Why DataFrame is the core data structure in Data Analysis Python - Performance Analysis
We want to understand how the time to work with a DataFrame changes as the data grows.
How does the size of data affect operations on a DataFrame?
Analyze the time complexity of the following code snippet.
import pandas as pd
n = 10 # Example size
data = {'A': range(n), 'B': range(n)}
df = pd.DataFrame(data)
result = df['A'] + df['B']
This code creates a DataFrame with two columns and adds them element-wise.
Identify the loops, recursion, array traversals that repeat.
- Primary operation: Adding each pair of elements from two columns.
- How many times: Once for each row in the DataFrame (n times).
As the number of rows grows, the addition operation happens more times.
| Input Size (n) | Approx.
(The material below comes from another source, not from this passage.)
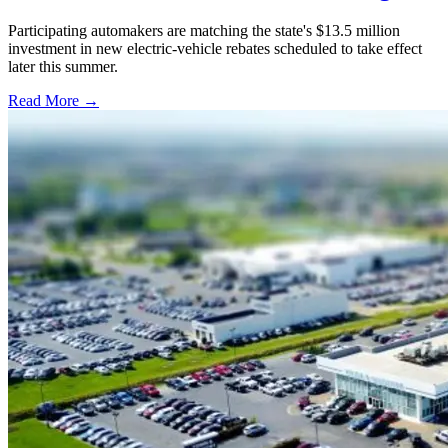
Participating automakers are matching the state's $13.5 million
investment in new electric-vehicle rebates scheduled to take effect
later this summer.
Read More →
Operations |
|---|---|
| 10 | 10 additions |
| 100 | 100 additions |
| 1000 | 1000 additions |
Pattern observation: The number of operations grows directly with the number of rows.
Time Complexity: O(n)
This means the time to add columns grows in a straight line as the data size grows.
[X] Wrong: "Adding two columns is instant no matter how big the DataFrame is."
[OK] Correct: Each row must be processed, so more rows mean more work and more time.
Understanding how DataFrame operations scale helps you explain your code's efficiency clearly and confidently.
"What if we added a new column by combining three existing columns instead of two? How would the time complexity change?"